Según el testimonio de un islamista en Faluja (a 50 km al oeste e Bagdad), recogido por la ONG Grupo Internacional de Crisis, el militante reconoce estar «atrapado, no puedo hacer nada. Los Sahwas van de la mano con los estadounidenses. Eso es malo para nosotros».
«Algunos se han marchado a Baquba (este) o a Mosul (norte), donde hay más espacio, pero son prisioneros al aire libre (…) Los estadounidenses no son tan peligrosos. Tienen la tecnología, pero desconocen el terreno (…) Hemos sido traicionados por nuestros propios hermanos», añade.
Según los expertos, los combatientes de Al-Qaeda se han ido separando progresivamente de la población civil iraquí, a pesar de que les une un sentimiento antiestadounidense, por su violencia ciega, su puesta en entredicho del orden tribal tradicional, su deseo de imponer el islamismo riguroso de los salafistas y por su toma de control del tráfico y las redes tradicionales de contrabando.
«Su error fue tratar de imponer demasiado pronto un Estado islámico en las regiones que controlaban. En ese caso, debían haber sabido tratar a la gente de manera igualitaria. Han matado a demasiados opositores. En Irak, cuando matas a alguien, su tribu debe vengarle», explica desde la capital jordana, Amman, Marwan Shehade, un investigador próximo a medios islamistas.
Según el estadounidense Stephen Biddle, miembro del Consejo de Relaciones Exteriores, «los sunitas que los jefes yihadistas consideraban como poco devotos y escasamente resolutos fueron perseguidos brutalmente: cabezas cortadas de hijos de los jeques que no seguían sus consignas fueron colocadas frente a las casas de éstos».
Los analistas insisten en que si bien Al-Qaeda está debilitada y acosada, no ha sido aniquilada.
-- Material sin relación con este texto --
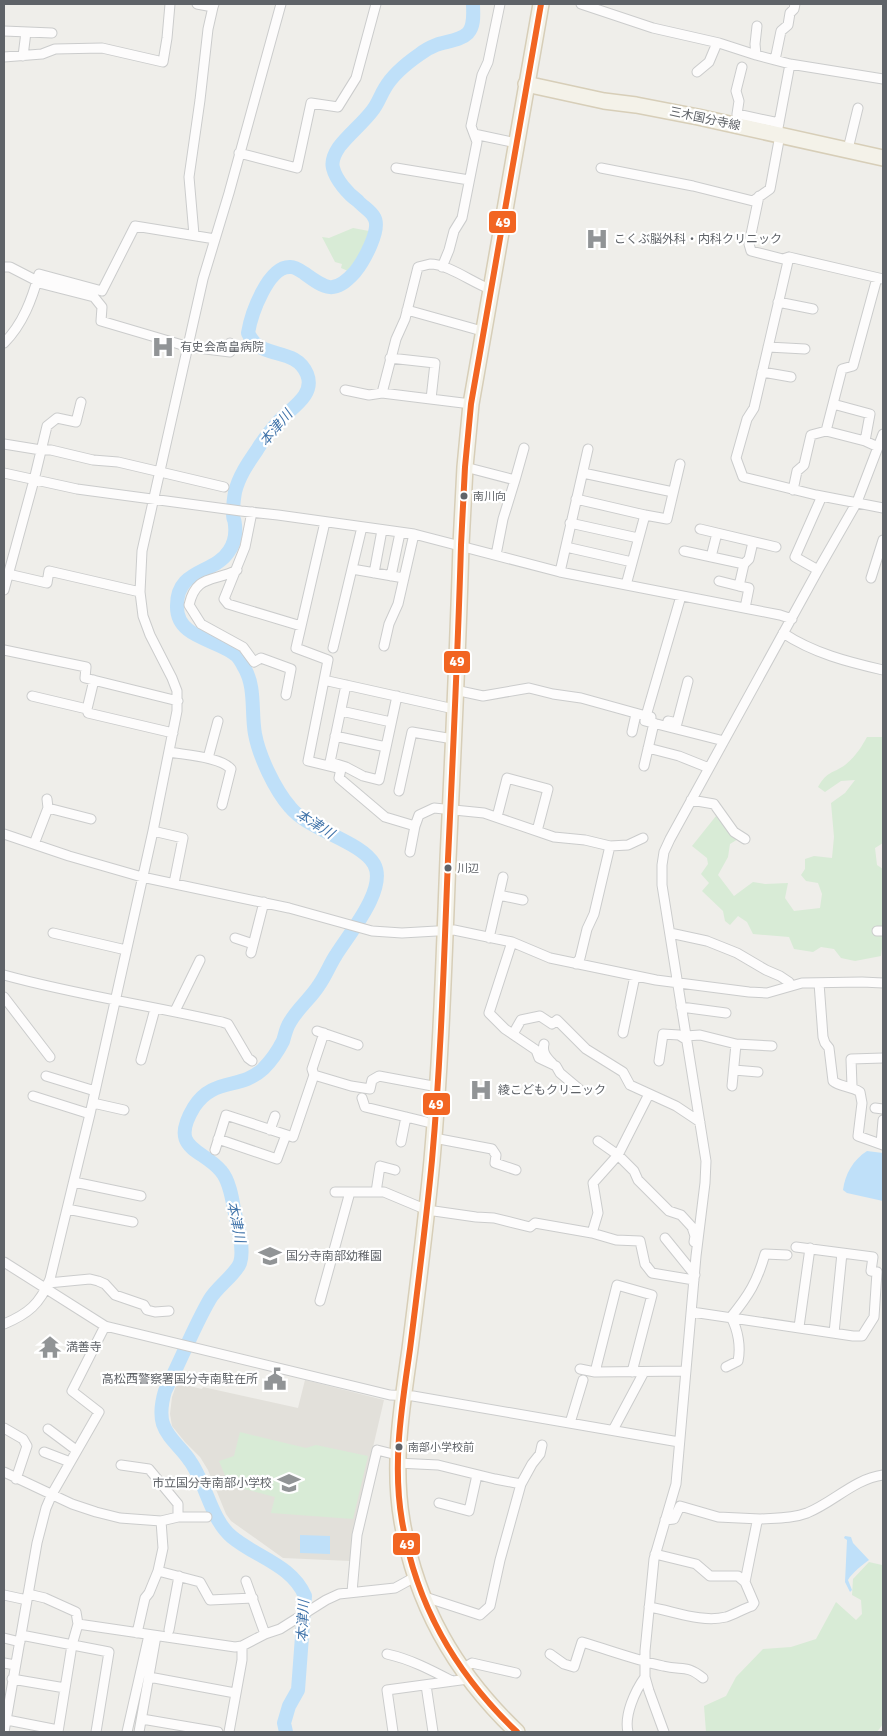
<svg xmlns="http://www.w3.org/2000/svg" width="887" height="1736" font-family="Signika,'Noto Sans JP',sans-serif">
	<style>
		.education { fill: #e2e0da }
		.green { fill: #d8ebd6 }
		.water { fill: #bfe0f9 }
		.lines { fill: none; stroke-linecap: round; stroke-linejoin: round }
		.river { stroke: #bfe0f9; stroke-width: 14 }
		.street-casing { stroke: #cbcccc; stroke-width: 11 }
		.primary-casing { stroke: #d7ceb8; stroke-width: 18 }
		.street { stroke: #fdfcfc; stroke-width: 9 }
		.primary { stroke: #f4f2e9; stroke-width: 15 }
		.bus-1-casing { stroke: #fff; stroke-width: 10 }
		.bus-1 { stroke: #f26522; stroke-width: 6 }
		.bus-dot { fill: #5f6368; stroke: #fff; stroke-width: 2 }
		.labels { text-anchor: middle; dominant-baseline: central; stroke-width: 4.5; stroke-linejoin: round; paint-order: stroke }
		.bus-label { font-size: 11px; fill: #5f6368; stroke: #fff; text-anchor: start }
		.street-label { font-size: 12px; fill: #5f6368; stroke: #fff }
		.poi-label { font-size: 12px; fill: #5f6368; stroke: #fff; text-anchor: start }
		.water-label { font-size: 14px; font-style: italic; fill: #4174aa; stroke: #fff }
		.line-badge { stroke: #fff; stroke-width: 2 }
		.badge-label { font-size: 14px; text-anchor: middle; font-weight: bold; fill: #fff }
	</style>
	<rect width="100%" height="100%" fill="#efeeea"/>
	<path class="education" d="M305 1380 384 1400 353 1533 350 1561 283 1558 231 1521 226 1514 208 1470 200 1457 185 1442 172 1426 170 1414 172 1397 177 1383 202 1389 203 1387 298 1408Z"/>
	<path class="green" d="M353 228 369 231 360 255 348 271 341 268 342 264 335 262 322 237 329 238Z
		M867 737H883V843L875 848 877 865 883 869V940L881 956 855 961 841 958 834 949 821 947 813 952 794 949 789 937 753 934 747 922 738 916 730 925 725 921 723 911 702 891 709 883 701 874 708 864 707 858 692 846 716 816 727 830 738 839 730 844 728 857 718 875 734 896 753 882 765 884 788 883 785 898 794 911 820 908 822 894 818 883 806 881 801 875 805 869V859L814 856 832 858 834 837 831 803 845 793 855 780 841 781 825 792 818 787C828 770 831 775 845 765 855 757 861 748 867 737Z
		M240 1432 306 1448 316 1445 368 1456 353 1519 271 1513 275 1497 229 1485 219 1461 234 1456Z
		M869 1562 882 1565 883 1563V1724L877 1732H706L704 1706 726 1696 736 1677 763 1649 791 1647 816 1639 836 1602 856 1620 862 1614 861 1600 852 1595 853 1579Z"/>
	<path class="water" d="M867 1151 883 1153V1201L847 1193 843 1190C845 1174 853 1160 867 1151Z
		M300 1535 330 1536V1554L300 1553Z
		M845 1536 851 1537 853 1543 869 1560C862 1565 852 1573 848 1580L852 1590 850 1592 845 1582 847 1540 844 1538Z"/>
	<g class="lines">
		<path class="river" d="M286 1732 284 1723 289 1706 298 1690 305 1596C292 1565 256 1557 232 1537 211 1520 206 1483 190 1461 182 1448 168 1439 163 1424 160 1414 162 1401 165 1391 181 1361 193 1328 210 1299 217 1287 236 1274 240 1263 245 1249 237 1223 234 1209 232 1197 229 1180 221 1171 202 1148 168 1150 194 1107 213 1077 241 1090 263 1069 271 1061 278 1051 283 1041 285 1035 286 1028 290 1022 298 1008 311 998 319 985 326 975 330 964 336 955 348 935 388 889 374 864 361 841 308 830 290 807 275 790 259 756 255 734 251 712 256 687 244 667 242 663 240 659 237 656 219 639 177 639 177 607 176 568 214 575 229 551 234 544 236 534 235 525 234 515 233 523 233 512 233 506 234 498 235 492 239 476 248 463 257 450 263 440 270 431 277 423 289 409 316 396 307 374 297 350 270 357 256 344 252 341 250 337 248 333 251 315 268 265 291 267 295 267 301 271 304 273 326 289 334 295 355 272 363 262 382 229 374 217 371 211 362 206 358 201 348 194 336 180 333 168 331 161 335 153 339 147 349 134 362 124 372 111 378 104 380 96 385 88 393 74 407 63 420 54 425 50 431 47 436 45 447 41 460 41 468 33 475 25 473 13 473 4"/>
		<defs>
			<path id="street" d="M197 4 213 7 214 4
				M581 4 653 28 719 43 756 55 790 64 883 79
				M4 31 52 33
				M756 55 755 44 757 26
				M23 56 26 32
				M4 57 42 54 55 49 102 48 163 62 167 38 170 4
				M775 60 781 31 788 25 790 13 794 9 795 4
				M742 67 736 91 739 101 737 114 779 123
				M697 72 709 62 717 43
				M778 128 790 64
				M474 134 516 143
				M848 149 858 108
				M239 153 297 168 311 103 338 107 356 78 376 4
				M396 168 469 180
				M601 168 693 186 753 201 770 189 780 135
				M759 196 749 244 751 251 783 259 789 257 883 279
				M194 235 189 177 200 100 208 29 213 7
				M789 257 754 408 747 419 736 458 743 477 816 495 883 508
				M4 267H10L43 284 94 297 102 307 101 321 189 347 230 352V343
				M442 267 449 250 454 231 462 218 477 142 471 126 482 75 488 62 500 4
				M877 278 853 366 842 369 826 431 865 441 878 447
				M778 302 813 309
				M407 310 482 331
				M4 343C23 324 32 299 39 274L102 291 135 226 215 239
				M768 347 805 349
				M390 358 435 363 431 399
				M762 372 791 377
				M345 390 369 395 382 393 471 404
				M382 393 396 339 405 319 418 267C422 266 426 265 430 264 448 264 473 283 490 289
				M833 404 870 414 865 441
				M4 444 41 450H51L93 460 118 462 224 487
				M465 467 515 480 503 519 496 555
				M4 473 77 489 241 511 278 515 414 534 560 572 780 615 792 619
				M583 473 673 492
				M515 480 524 448
				M793 490 797 471 804 465 811 435 826 431
				M576 499 645 515
				M252 512 245 547 224 599 228 604 301 626
				M325 522 296 648 328 660 308 761 341 769 339 778 385 817 415 826 419 815 434 808 484 813 554 837 585 840 610 846 594 914 587 929 580 958 576 964
				M570 523 638 538
				M700 529 776 547
				M566 547 632 562
				M684 551 744 564
				M711 557 717 533
				M352 569 404 578
				M237 570C214 582 196 574 189 605L201 624 243 647 254 662 261 658 291 669 286 695
				M818 570 795 557 822 496
				M560 572 588 449
				M374 573 382 530
				M8 574 47 583 49 571 140 592
				M391 576 400 533
				M871 578 883 540
				M719 581 739 586
				M626 585 645 515 667 519 680 464
				M4 590 34 480 47 426 57 418 76 422 81 402
				M745 608 749 588 739 586 744 564 749 559 753 542
				M783 633C813 653 848 662 883 670
				M384 646 389 624 398 604 414 534
				M333 648 362 527
				M4 650 86 667 85 678 178 701
				M94 680 87 709 88 713 173 733
				M328 681 454 709
				M346 685 330 762 346 767 363 776 379 780 397 696
				M455 690 483 696 529 688 553 694 581 698 646 716 645 721 724 741
				M32 696 87 709
				M341 711 391 722
				M651 717 646 716 681 596
				M668 721 677 723 688 681
				M632 732 636 714
				M335 736 386 747
				M648 748 679 756 709 768
				M169 752C185 755 221 757 231 769L222 805
				M208 758 218 721
				M644 766 654 723
				M399 791 412 732 453 739
				M691 800 714 804 734 832 745 839
				M48 808 91 819
				M497 817 507 778 548 789 537 831
				M153 831 183 838 174 883
				M4 834 69 856 142 877 289 908 372 931 402 933 454 930 512 942 550 958 656 980 749 992 767 993 802 983 862 982 883 983
				M34 844 48 808 47 799
				M610 846 628 845 643 838
				M410 852 415 826
				M499 895 523 900
				M877 931H883
				M53 933 126 950
				M670 933 707 941 737 953 766 970 780 976 789 982 791 986
				M235 938 253 944
				M489 938 503 877
				M512 942 489 1013 505 1029 536 1050 539 1058 556 1066 560 1073 579 1089
				M251 953 264 902
				M4 975C76 995 149 1005 222 1022L228 1024 248 1058 252 1061
				M819 983 823 1037 825 1043 829 1048 833 1081C840 1087 851 1086 860 1092L862 1103 858 1136 883 1145
				M4 997 50 1057
				M681 1007 726 1013
				M175 1011 200 960
				M317 1031 358 1045
				M623 1033 635 976
				M513 1034 521 1020 540 1016 552 1024 557 1020 586 1049 623 1072 630 1085 676 1106 700 1122
				M686 1036 700 1035 736 1044 772 1046
				M544 1044C542 1052 546 1057 552 1063
				M141 1060 155 1009
				M659 1061 663 1034 679 1035 687 1040
				M734 1070 758 1072
				M314 1075 312 1069 324 1033
				M46 1076 95 1091
				M732 1086 736 1044
				M852 1086 851 1059 883 1058
				M33 1096 90 1114
				M362 1098 365 1107 435 1124
				M93 1103 124 1110
				M875 1108 883 1109
				M270 1130 275 1116
				M434 1138 492 1149 496 1155 495 1163 516 1170
				M218 1139 277 1159 286 1135
				M598 1141 618 1155 634 1171 638 1180 669 1211 681 1215 692 1227 695 1236 694 1242
				M401 1142 406 1117
				M881 1144 883 1120
				M215 1150 226 1115 293 1137 314 1075 351 1086 370 1089 372 1080 379 1076 438 1087
				M74 1182 141 1196
				M335 1192H384L427 1210 476 1217 494 1218 530 1227 535 1223 592 1233 598 1213 593 1183 618 1155 649 1094
				M376 1192 380 1166 395 1170
				M67 1209 133 1222
				M592 1233 616 1240 640 1241 645 1264 652 1273 694 1280
				M665 1238 695 1275
				M4 1262 105 1326 390 1395 413 1396 679 1442
				M48 1283 90 1279 98 1281 105 1284 115 1295 144 1305 147 1310 155 1312 169 1311
				M320 1301 350 1192
				M692 1312 853 1336H862L874 1317 877 1272 871 1271 873 1257 796 1247
				M4 1324C28 1314 40 1304 50 1279L90 1114 153 831 177 711V691L172 678 150 635 143 616 140 592 142 551 203 279 229 193 281 4
				M799 1327 810 1248
				M834 1333 842 1253
				M726 1367 738 1361C741 1347 738 1330 731 1317 749 1295 757 1282 765 1254L787 1255
				M580 1369 595 1372 686 1371
				M595 1372 617 1285 652 1295 632 1372
				M570 1423 583 1380
				M4 1428 23 1439 27 1446 16 1479
				M48 1429 76 1450
				M613 1430 644 1372
				M44 1452 70 1462
				M397 1463 438 1465 495 1479 521 1484
				M121 1465 149 1469 178 1504V1517
				M4 1472 72 1504 96 1512 120 1518 161 1521 163 1548 158 1571 149 1593 145 1598 137 1633
				M439 1503 469 1511 477 1475
				M665 1520 674 1519 680 1506 718 1517 760 1519
				M161 1521 178 1517H207
				M655 1554 696 1564 710 1576H738L745 1582
				M158 1571 200 1582 210 1600 253 1598
				M246 1581 265 1634
				M352 1592 357 1535 377 1450 397 1455
				M28 1594 45 1598 76 1612 78 1624 72 1645 58 1732
				M4 1595 27 1600
				M422 1596 480 1615 490 1606 500 1560 521 1484 532 1464 540 1454 542 1445
				M649 1607C674 1611 701 1623 726 1617 735 1614 743 1609 752 1606L754 1603 745 1582 757 1522 760 1519C776 1518 791 1519 807 1513 834 1502 854 1479 883 1475
				M78 1624 235 1647 242 1646 265 1634 280 1629 326 1600 339 1594 395 1588 415 1577
				M169 1630 179 1576
				M21 1635 109 1652 96 1732
				M4 1638 20 1642
				M387 1654C410 1659 431 1670 452 1681
				M550 1654 564 1664 574 1667 582 1642C609 1650 636 1660 663 1666 682 1671 686 1664 703 1678
				M4 1663 15 1665
				M462 1669 472 1663 516 1673
				M149 1677 235 1693
				M12 1679 65 1688
				M426 1685 433 1732
				M142 1719 218 1732
				M7 1720 58 1730
				M4 1732 37 1543 46 1508 52 1494 99 1412 72 1391 105 1326
				M127 1732 149 1635
				M139 1732 156 1636
				M229 1732 242 1660V1646
				M393 1732 387 1690 468 1679
				M628 1732C624 1715 635 1691 645 1677
				M664 1732 649 1691 645 1677V1651L654 1559 676 1484 696 1256 705 1183 706 1161 662 885V865L664 852 670 839 818 570 857 502 883 434"/>
			<path id="primary" d="M526 84 604 101 636 105 698 117 883 158
				M517 1732C455 1673 416 1605 402 1521 392 1463 402 1406 410 1349 418 1286 426 1223 432 1160 441 1060 444 959 448 859 453 754 458 650 461 545L465 467 471 404 541 4"/>
		</defs>
		<use href="#street" class="street-casing"/>
		<use href="#primary" class="primary-casing"/>
		<use href="#street" class="street"/>
		<use href="#primary" class="primary"/>
		<defs>
			<path id="bus-1" d="M517 1732C455 1673 416 1605 402 1521 392 1463 402 1406 410 1349 418 1286 426 1223 432 1160 441 1060 444 959 448 859 453 754 458 650 461 545L465 467 471 404 541 4"/>
		</defs>
		<use href="#bus-1" class="bus-1-casing"/>
		<use href="#bus-1" class="bus-1"/>
	</g>
	<defs>
		<symbol id="hospital-bare" viewBox="-9 -9 18 18"><path d="M-5-5h3v3.5h4V-5h3V5h-3V1.5h-4V5h-3Z" fill="#919496" stroke="#fff" stroke-width="2.5" paint-order="stroke"/></symbol>
		<symbol id="school-bare" viewBox="-9 -9 18 18"><path d="M0-5L7-2L0 1L-7-2ZM-4 1L0 2.5L4 1V4Q0 6-4 4Z" fill="#919496" stroke="#fff" stroke-width="2.5" paint-order="stroke"/></symbol>
		<symbol id="temple-bare" viewBox="-9 -9 18 18"><path d="M0-6L5-2H3V0L6.5 2.5H4V6H1.5V3h-3V6H-4V2.5H-6.5L-3 0V-2H-5Z" fill="#919496" stroke="#fff" stroke-width="2.5" paint-order="stroke"/></symbol>
		<symbol id="civic-bare" viewBox="-9 -9 18 18"><path d="M-.6-6.5H3V-4.5H.6V-3L4-1V1h2V6H-6V1h2V-1L-.6-3ZM-1.2 2.5V6h2.4V2.5Z" fill="#919496" stroke="#fff" stroke-width="2.5" paint-order="stroke"/></symbol>
	</defs>
	<g fill-rule="evenodd">
		<use href="#hospital-bare" x="581" y="223" width="32" height="32"/>
		<use href="#hospital-bare" x="147" y="331" width="32" height="32"/>
		<use href="#hospital-bare" x="465" y="1074" width="32" height="32"/>
		<use href="#school-bare" x="254" y="1240" width="32" height="32"/>
		<use href="#temple-bare" x="34" y="1331" width="32" height="32"/>
		<use href="#civic-bare" x="259" y="1363" width="32" height="32"/>
		<use href="#school-bare" x="273" y="1467" width="32" height="32"/>
	</g>
	<g class="bus-dot">
		<circle cx="464" cy="496" r="4.5"/>
		<circle cx="448" cy="868" r="4.5"/>
		<circle cx="399" cy="1447" r="4.5"/>
	</g>
	<g class="labels">
		<g class="bus-label">
			<text x="473" y="496">南川向</text>
			<text x="457" y="868">川辺</text>
			<text x="408" y="1447">南部小学校前</text>
		</g>
		<g class="street-label">
			<text transform="translate(705 119) rotate(12)">三木国分寺線</text>
		</g>
		<g class="poi-label">
			<text x="614" y="239">こくぶ脳外科・内科クリニック</text>
			<text x="180" y="347">有史会高畠病院</text>
			<text x="498" y="1090">綾こどもクリニック</text>
			<text x="286" y="1256">国分寺南部幼稚園</text>
			<text x="66" y="1347">満善寺</text>
			<text x="258" y="1379" text-anchor="end">高松西警察署国分寺南駐在所</text>
			<text x="272" y="1483" text-anchor="end">市立国分寺南部小学校</text>
		</g>
		<g class="water-label">
			<text transform="translate(276 428) rotate(-50)">本津川</text>
			<text transform="translate(315 824) rotate(32)">本津川</text>
			<text transform="translate(236 1222) rotate(78)">本津川</text>
			<text transform="translate(303 1621) rotate(-87)">本津川</text>
		</g>
	</g>
	<g class="line-badge">
		<rect x="488" y="210" width="29" height="24" rx="5" fill="#f26522"/>
		<rect x="443" y="650" width="28" height="24" rx="5" fill="#f26522"/>
		<rect x="422" y="1092" width="29" height="24" rx="5" fill="#f26522"/>
		<rect x="392" y="1532" width="29" height="24" rx="5" fill="#f26522"/>
	</g>
	<g class="badge-label">
		<text x="503" y="227">49</text>
		<text x="457" y="666">49</text>
		<text x="436" y="1109">49</text>
		<text x="407" y="1549">49</text>
	</g>
	<rect width="887" height="1736" fill="none" stroke="#5f6368" stroke-width="10"/>
</svg>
El ejemplo se produjo ayer, con un triple atentado, perpetrado con el método habitual de Al-Qaeda, en un mercado de Bagdad que provocó 28 muertos y decenas de heridos, entre ellos niños.
«No están derrotados, su ideología persiste», asegura Shehade. «Han perdido numerosas regiones, pero adaptan su estrategia. Se han vuelto clandestinos. Su propaganda en internet continúa y pueden atraer jóvenes tentados por este discurso radical».
Mohammed Al-Masri, del Centro de Estudios Estratégicos de la Universidad de Jordania, considera que si los Sahwas logran integrarse en el ejército, la policía y el funcionariado iraquí, el proceso de debilitamiento de Al-Qaeda se acentuará.
«En caso contrario, algunos no tendrán problema en volver junto a Al-Qaeda», advierte.
Otro elemento en consideración será cómo influirá la retirada de las tropas estadounidenses de Irak. El gobierno de Bagdad se reúne hoy para estudiar el calendario presentado por los estadounidenses para una retirada paulatina de tropas de ahora hasta finales de 2011.